Exposer Stanley Kubrick donc, c’est choisir, quoi, comment, qui. Ici planent les archives Kubrick, des tonnes de documents accumulés chez lui en Angleterre, et qui sont depuis sa mort organisés, triés sous la bienveillante autorité de Jan Harlan (beau frère de Kubrick et producteur de ses derniers films, NDR). On est donc, et c’est souvent le cas chez Kubrick, dans une histoire de famille et de données: le registre de l’hôtel et la femme de Jack, la mémoire de l’ordinateur et le cosmonaute, les souvenirs d’Alice et son mariage…

Mais exposer une archive n’est pas toujours simple et on se doit de produire de l’image. On montre les archives mais on montre aussi leur image ; par exemple le fichier sur Napoléon, pas de fiches mais un meuble massif en bois et ses tiroirs, on ne montre pas les données mais le tri, la machine, la boîte. On essaye, en fait, de représenter le cerveau.

L’exposition Stanley Kubrick reste un show, l’erreur serait d’y chercher une exposition Kubricienne, et sans doute est-il sage de ne pas l’avoir tenté. Il s’agit là de dire Kubrick ; de rappeler, de poser – disons comme simples points de départ – des briques, quelques ébauches de plans… Au risque peut-être de créer une image d’Épinal pour un homme qui s’est toujours retiré pudiquement derrière ses films, qui a refusé – par indifférence sans doute – le jeu de la publicité. La différence peut-être entre Fear and Desire, le premier film que Kubrick refusait de voir montré, et le reste de son œuvre, c’est justement ce pas en retrait, cette bascule du discours vers le cinéma.
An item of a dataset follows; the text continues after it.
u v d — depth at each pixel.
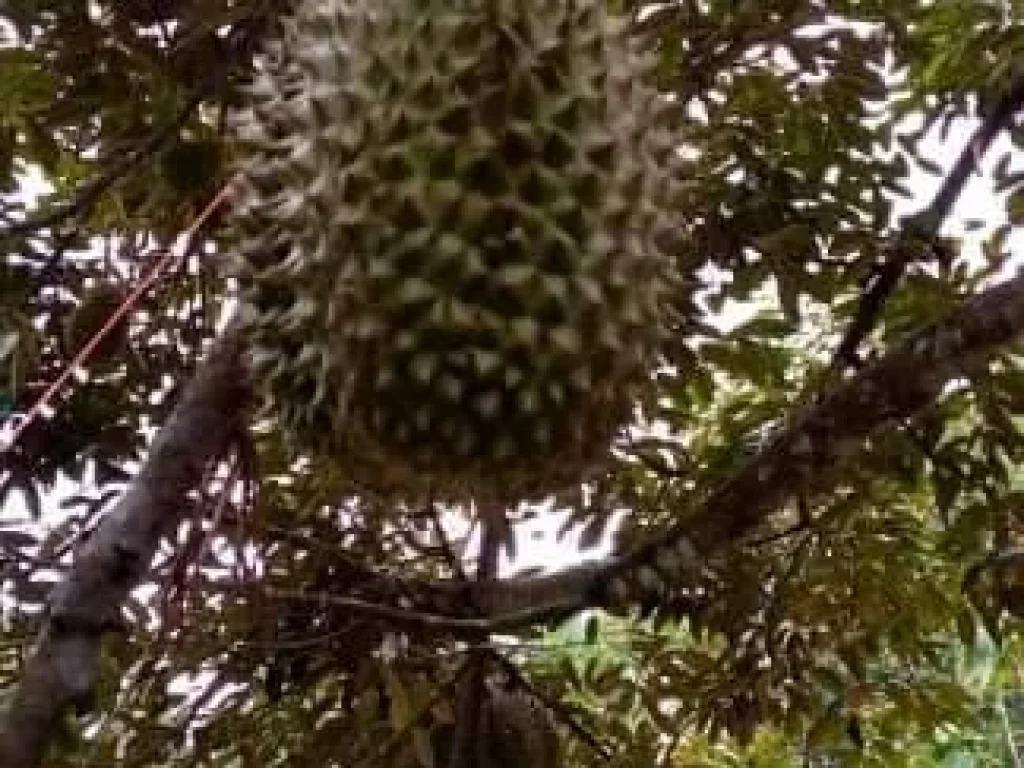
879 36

Le cinéma n’advient finalement que par une juste distance avec la parole, le mot au cinéma n’est pas celui du théâtre ou du quotidien, il est d’ailleurs souvent superflu.

Kubrick cinéaste-cerveau, Kubrick cinéaste populaire. S’engager entre ces deux hypothèses, ce serait franchir le seuil, entrer dans l’hôtel, la salle de bal, la salle de jeu, le camp d’entraînement. Ce n’est plus les observer de loin en spectateur, mais c’est s’engager ou, pire, reconnaître que l’on est déjà engagé dans les systèmes dysfonctionnels qui fondent son cinéma. Reconnaître que son cerveau est finalement aussi le nôtre.
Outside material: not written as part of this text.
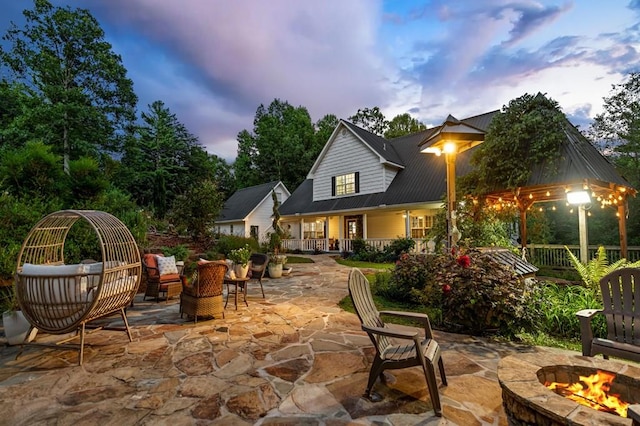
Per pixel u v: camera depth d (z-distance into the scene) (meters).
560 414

Quelle exposition Kubrick pourrions-nous arpenter ? Une exposition qui ne soit pas dans le fétiche et la chronologie, mais dans une perspective Korzibskienne, une exposition de liens, de rapprochements, de connexions synaptiques. Une exposition des toiles de Viviane Kubrick, pas une ou deux mais vingt, quarante, non pas comme des à-côtés mais comme un vrai point de chute, après tout les sentiers de la gloire, le long cheminement dans les tranchées, les couloirs du château, mènent à elle.

Une bibliothèque, des livres, des notes, parce que Kubrick ne scénarise pas, il épuise des romanciers, lit au hasard, relit, réécrit, discute du roman victorien, de la science-fiction. L’œuvre de Kubrick a ceci de particulier qu’elle est constituée d’adaptations de livres (souvent de grands livres), et jamais pourtant le film ne s’adosse à l’écrit, au contraire il s’y confronte, il dit la toute-différence du cinéma et de l’écrit, et en même temps sa profonde dépendance.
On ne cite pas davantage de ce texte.